[Work instruction]
Return, word for word, every entry in the listing below, but not its images.

[Records for the task]

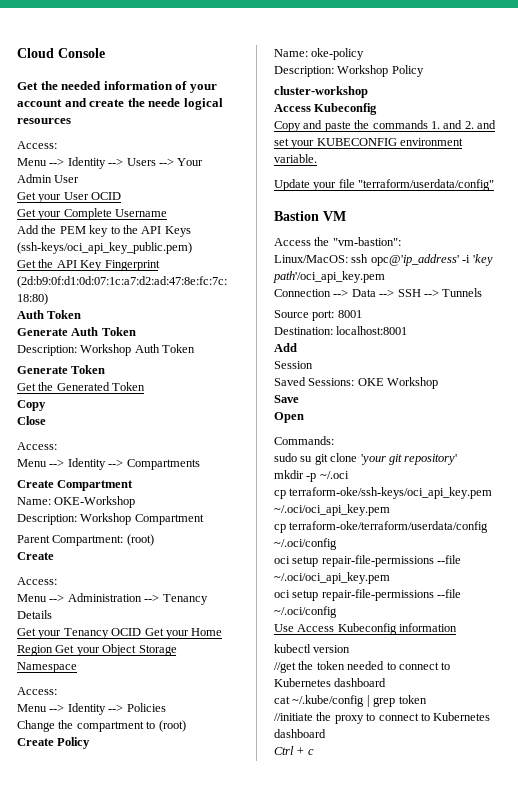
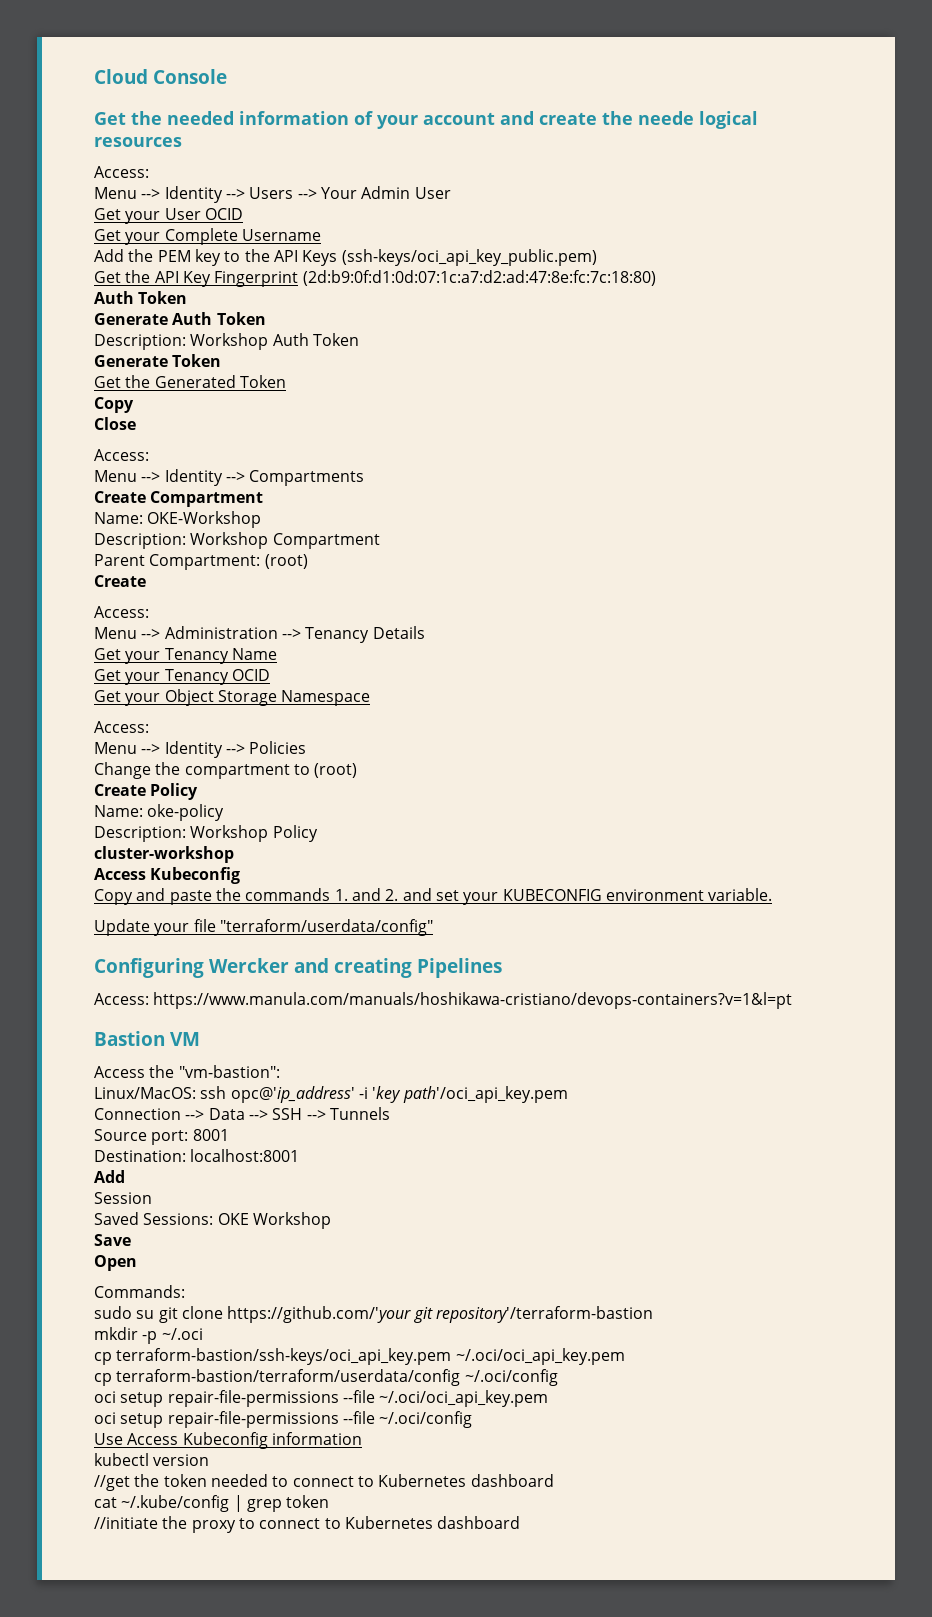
[111,628,223,639] [17,645,53,656] OCID Get your Home Region -> [231,648,277,660] [94,669,270,685] Name // Get your Tenancy OCID //
(495, 185) none -> [94,958,502,978] [94,992,793,1009] // Configuring Wercker and creating Pipelines // Access: https://www.manula.com/manuals/hoshikawa-cristiano/devops-containers?v=1&l=pt
[360,454,458,465] 'your git repository' -> [227,1306,653,1323] https://github.com/'your git repository'/terraform-bastion
[289,487,493,499] terraform-oke/ssh-keys/oci_api_key.pem -> [116,1348,452,1365] terraform-bastion/ssh-keys/oci_api_key.pem
[289,521,489,533] terraform-oke/terraform/userdata/config -> [116,1369,461,1386] terraform-bastion/terraform/userdata/config
[274,746,314,755] // Ctrl + c -> (521, 1522) none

[Result of the task]
[111,628,223,639] [17,645,53,656] OCID Get your Home Region -> [231,648,277,660] [94,669,270,685] Name // Get your Tenancy OCID //
(495, 185) none -> [94,958,502,978] [94,992,793,1009] // Configuring Wercker and creating Pipelines // Access: https://www.manula.com/manuals/hoshikawa-cristiano/devops-containers?v=1&l=pt
[360,454,458,465] 'your git repository' -> [227,1306,653,1323] https://github.com/'your git repository'/terraform-bastion
[289,487,493,499] terraform-oke/ssh-keys/oci_api_key.pem -> [116,1348,452,1365] terraform-bastion/ssh-keys/oci_api_key.pem
[289,521,489,533] terraform-oke/terraform/userdata/config -> [116,1369,461,1386] terraform-bastion/terraform/userdata/config
[274,746,314,755] // Ctrl + c -> (521, 1522) none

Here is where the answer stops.